In some aspects of the research process, being able to follow the linkages between outputs and inputs is a common expectation. For example, when we read a paper, we expect it to cite its sources. We also expect to be able to track down those sources and investigate the strength and validity of the claims being made.
Consider the following scenario:
Scenario – Open, Reproducible Research
Abdul is a geneticist working at UBC. They recently came across an article in their area of research. Abdul contacted the authors to inquire about accessing the data and scripts for both cleaning and analysing the data; if the results of the study could be confirmed, there could be a huge impact for Abdul’s area of practice. The authors forwarded Abdul the data, but responded that they hadn’t kept track of everything they did with the data; some of the clean up and organization happened in Excel and subsequent analyses were done in the statistical program SPSS.
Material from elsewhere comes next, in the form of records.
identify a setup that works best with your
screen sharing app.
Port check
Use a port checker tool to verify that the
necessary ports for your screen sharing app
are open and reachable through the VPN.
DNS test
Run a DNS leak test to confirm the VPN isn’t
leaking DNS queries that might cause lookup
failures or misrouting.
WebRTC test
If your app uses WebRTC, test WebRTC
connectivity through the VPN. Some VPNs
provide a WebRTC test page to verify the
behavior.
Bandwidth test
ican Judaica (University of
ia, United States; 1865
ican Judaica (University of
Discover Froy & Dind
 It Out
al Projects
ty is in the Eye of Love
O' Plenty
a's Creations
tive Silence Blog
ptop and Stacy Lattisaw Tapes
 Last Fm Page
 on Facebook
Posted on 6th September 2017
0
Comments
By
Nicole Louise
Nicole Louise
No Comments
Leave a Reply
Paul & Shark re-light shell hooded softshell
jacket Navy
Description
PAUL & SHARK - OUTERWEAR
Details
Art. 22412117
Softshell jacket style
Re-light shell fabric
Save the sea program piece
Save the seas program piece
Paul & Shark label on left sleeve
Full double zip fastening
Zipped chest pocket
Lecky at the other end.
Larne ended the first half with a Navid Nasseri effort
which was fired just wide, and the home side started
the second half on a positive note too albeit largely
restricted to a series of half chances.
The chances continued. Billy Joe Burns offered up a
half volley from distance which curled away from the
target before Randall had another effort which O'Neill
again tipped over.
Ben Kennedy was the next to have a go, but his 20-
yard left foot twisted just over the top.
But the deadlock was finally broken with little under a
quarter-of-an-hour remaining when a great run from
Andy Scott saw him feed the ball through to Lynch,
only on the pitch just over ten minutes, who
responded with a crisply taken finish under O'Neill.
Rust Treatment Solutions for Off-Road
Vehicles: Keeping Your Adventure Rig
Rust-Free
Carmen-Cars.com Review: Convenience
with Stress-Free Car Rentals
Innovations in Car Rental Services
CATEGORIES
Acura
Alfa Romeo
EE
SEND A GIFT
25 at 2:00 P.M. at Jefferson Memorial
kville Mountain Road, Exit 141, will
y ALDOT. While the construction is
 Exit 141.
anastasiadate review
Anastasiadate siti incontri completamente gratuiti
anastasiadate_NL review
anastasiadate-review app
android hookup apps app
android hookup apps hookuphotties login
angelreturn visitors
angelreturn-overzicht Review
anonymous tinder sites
Without being able to reproduce the analyses done on the data – changes were not tracked in Excel and Abdul does not have access to SPSS, a proprietary, closed source application – Abdul is unable to verify the findings claimed in the research article. This leaves Abdul unsure how these findings should be evaluated and interpreted.
In the example above, the research that Abdul came across was neither transparent nor reproducible (refer back to the Open Research module on Reproducibility & Replicability). The use of open software in this situation would have been one step the researchers could have taken to remediate this. Such a choice would have also contributed to the posterity and reliability of both their research inputs and outputs.
Increasingly, if data is being summarized, we expect to be able to review the underlying raw data to understand how it’s been transformed.
Likewise, we should also expect to be able to see and understand the software that was used to interpret that data and generate that output. Proprietary software limits our ability to do so. Open software, on the other hand, helps to increase this transparency.
Additionally, we’ve all encountered files in formats not supported by our operating system or any current program available. Ideally, whether it be the ethics application that initiated a research project, the data collection tool employed, the data processing tool used, or the final output – poster, audio, video, traditional manuscript – we expect to be able to review the content 5, 10, 15 years post-production. Open software, using open formats, helps to facilitate this.
Reflecting back to the example above, if the data that Abdul needed was readily available in a standardized, open format (more about this in the module on Open Data) and the cleaning and processing of this data done using a readily available open source software solution with proper documentation, Abdul could have more readily engaged in verifying the results and potentially improving their own research practices. As we’ll see shortly, using scripts to handle the data would improve this transparency and reproducibility still further; making the process an open process using open tools.